I'm a Transportation Systems engineer, specializing in computer systems and programming for traffic monitoring and control. In other words, I write programs which are used to try to keep traffic flowing smoothly. I used to work for the Traffic Department in Chicago, but now I mostly do consulting work. I really like consulting; I get to travel to different cities, work on lots of different projects, work with lots of different people, and, best of all, they pay me lots of money. And since I'm in high demand, I get to pick and choose what I work on and when I want to work (can you say "six month vacation?").

Now, I'm not one of those "consultants" who come in for a couple of weeks, ask a bunch of silly questions, make everybody fill out stupid questionnaires, then write a report telling you what you need to do to improve your "process" or your "customer centric orientation" (which report then either sits on a shelve gathering dust or is used as an excuse for yet another reorganization). No, when I'm called in I am the process. I do the actual work. And I guarantee my work -- if you're not satisfied, I'll stay and keep at it until you are.

So a couple of years ago I took a job installing a monitoring system on a bridge on a major artery in Portland. The idea was to watch the traffic flow on the bridge, and if things ever got backed up, alarms would go off in the city's traffic control center, and they could dispatch a team to clean up the mess. It turns out that Chicago has just such a system in operation; Portland was buying all of the plans and software from Chicago, and they hired me since I'm familiar with the systems and software Chicago uses. I figured the job would be fairly simple since I had actually worked on the initial phases of the project in Chicago, and I knew the guy who had designed it, and I knew that it worked pretty well. All I had to do was make sure all the sensors got installed and hooked up properly, and adapt the software to Portland's computers. Piece of cake. No brainer. I could do it in my sleep.

So the Portland Traffic Department received all the plans and specifications from Chicago and started installing the sensors on the bridge while I worked on the software adaptation, writing tests and running simulations as I went. I got a little concerned as I dug into the code because it was radically different from what I remembered when I had worked on it in Chicago, but at least the core monitoring routines were largely intact as far as I could tell.

The whole thing proceeded fairly smoothly, and after only about 6 months of work we were ready for the first live tests. Flipped the switches, plugged in the cables, and we were on line. No problems (I do good work). It actually seemed to work; we were getting alarms when traffic backed up, and no alarms when traffic was flowing smoothly. Oh, there were a couple of glitches, a couple false alarms, but that's only to be expected with system of this complexity -- there are always parameters which need to be tweaked and sensors which need to be realigned or replaced.

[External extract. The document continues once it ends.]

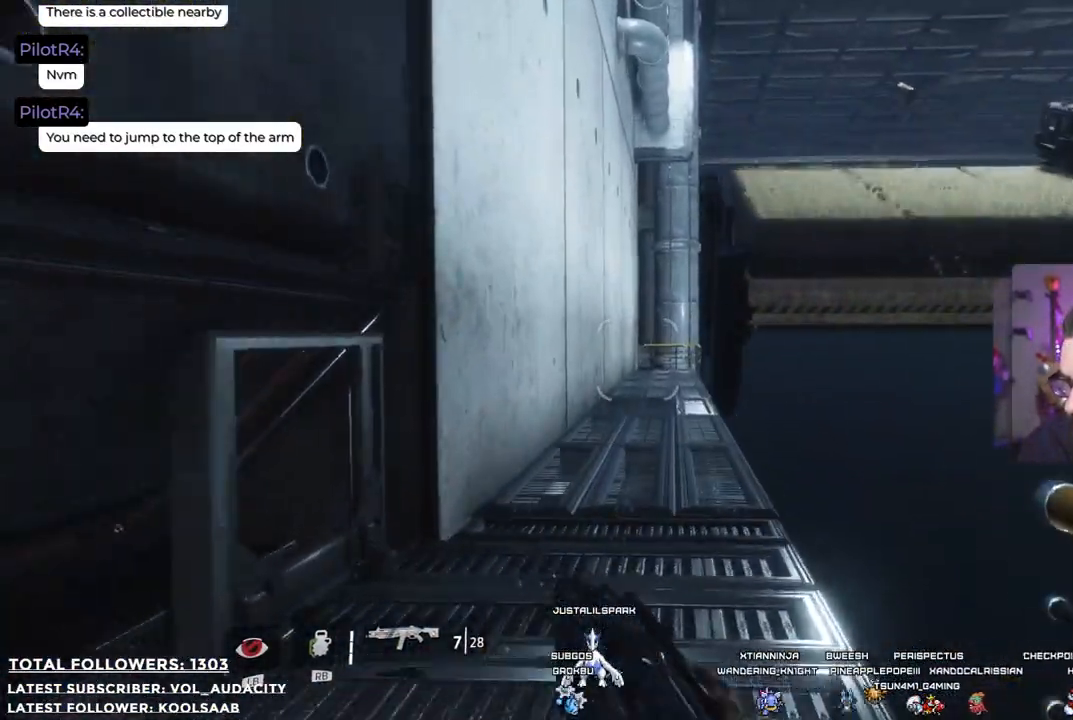
{"buttons": [], "left_stick": "up", "right_stick": "center", "events": []}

Everybody was happy. Portland used to have a guy out there on the bridge during rush hour to monitor traffic (which has got to be one of the most boring and uncomfortable jobs in the world, especially when the weather turns bad), but now they could just sit back and relax in the comfort of the traffic center. They even started using the system for their traffic reports -- if the system said traffic was running smoothly, that's what they reported; if the system said there was a backup, that's what they reported.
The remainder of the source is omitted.